§ Schriftelijke opdracht: Schrijf het vervolg van de tekst over het schrijven van natuurdialogen, te beginnen direct na de laatste zin.

Hier vind je de oplossing van de puzzel, niet spieken, hoor ;-)

Natuurdialogen schrijven

Als creatieve schrijfopdracht kun je kinderen uitnodigen om dialogen te schrijven voor twee personages die in relatie staan tot de natuur: een korte tekst van een grappige situatie, ontmoeting of voorval.
Na het schrijven oefen je de zelfgeschreven dialoog een aantal keren, zodat deze makkelijk gaat en lekker klinkt. Geef dan een voorstelling voor de klas (of in enig ander verband).

Dialoog met een natuuruitdrukking

In het verhaal 'Zo sterk als een ... ' uit 'Een bos vol confetti' (blz. 108) komen letterlijk en figuurlijk taalgebruik aan bod, waaronder een aantal vergelijkingen met de natuur.

§ Ingevoerde gegevens:

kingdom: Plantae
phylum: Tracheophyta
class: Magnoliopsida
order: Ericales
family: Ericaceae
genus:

§ Het antwoord:
Kies één van onderstaande uitdrukkingen als titel en schrijf een dialoog waarin die titel betekenis krijgt:

- Zo sterk als een beer
- Vrij als een vogel
- Nijdig als een spin
- Napraten als een papegaai
- Eten als een varken
- Slordig als een varken
- Zo koppig als een ezel
- Werken als een paard
- Honger als een paard
- Moe als een hond
- Zo ijverig als een mier
- Zo bang als een wezel
- Zo snel als een haas
- Zo lui als een hond
- Zo sluw als een vos
- Zo gezond als een vis
- Zo rood als een kreeft
- Zo dood als een pier
- Zo fris als een hoentje
- Zo doof als een kwartel
- Zo trots als een pauw

Dialoog tussen voorwerpen, dieren of planten

In het verhaal 'Een tweede leven' uit 'Een bos vol confetti' (blz. 64) fantaseren twee statiegeldflesjes over hun toekomst. Wat zal er van hen worden als ze gerecycled zijn?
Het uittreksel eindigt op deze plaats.